A couple of porn stars, two glamour models, an actress, a rapper, a fireman, a ventriloquist, a popstar and a pensioner. It could only be series two of 'The Farm'. Which is about as good a place as any for this blog to begin. Start at the bottom, and work your way down, that's what I say. It's certainly Five's motto anyway.

In episode one, broadcast live tonight from behind a haystack in Wiltshire, we were introduced to the ten 'celebrities' who've agreed to shovel shit for the next eighteen days in an effort to boost their flagging careers. As the country's favourite Blair skipped his way out of the horse box and into the farmhouse, presenters Colin McAllister and Justin Ryan, "the Scottish Ant & Dec", (everything's older and cheaper north of the border), informed us that "Lionel was a bit nervous about not knowing anyone in the house".

Him and me both. Mikey Green anyone? Apparently he's in a band (and I use the term loosely) called Phixx, who according to the Five website are big in South Africa. But then again, so is AIDS. I'm told he made it down to the final ten of 'Popstars: The Rivals'. Which means he wasn't good enough to get into One True Voice. That's the level of talent we're dealing with here.

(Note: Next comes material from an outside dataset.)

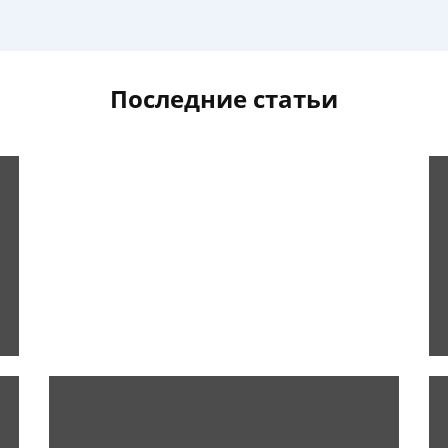
Последние статьи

But you have to say it was good to see Keith Harris on TV again, interacting with his dummy. Or Dave Morgan as he's known. Dave is singlehandedly attempting to redefine the word 'celebrity', by being in no way famous. When asked by Public Enemy's Flavor Flav "what do you do?", our Dave replied "my ex partner was a soap star". Which obviously qualifies as a bona fide career these days.

Of course, Flavor then complicated matters by mis-hearing the words "my ex partner" as "Mike's partner" and immediately asking who Mike is. There was a lot of confusion in that house. And that was before Cicciolina arrived armed with a cuddly toy and a boob job, and started making Jean Christophe Novelli's grasp of English look good.

Dave was one up on Emma Noble though, who, when asked what she does, appeared genuinely stumped. No such problem for Charlene Tilton, who claimed to be an actress, and then proved it by putting in the best performance of her career to convince Lionel Blair that she'd heard of him.

The line-up was completed by Emma B, whose surname reflects the grade of celebrity she aspires to be, and Ron Jeremy, who proves that when you're fat and you've got a moustache, women will only sleep with you if they're being paid.

Once in, it was left to Flavor Flav to demonstrate his extensive knowledge of British life with the words "It would be really fly [no idea, but I think it means good] if they brought in the King of England", before the would-be farmers settled down on the sofas in the living room. Well, I say living room. To me it's a living room, to you it's a living room, to Colin McAllister it's "a great sharing space".

He'll be in there with a yoga video and some crystals before the week's out.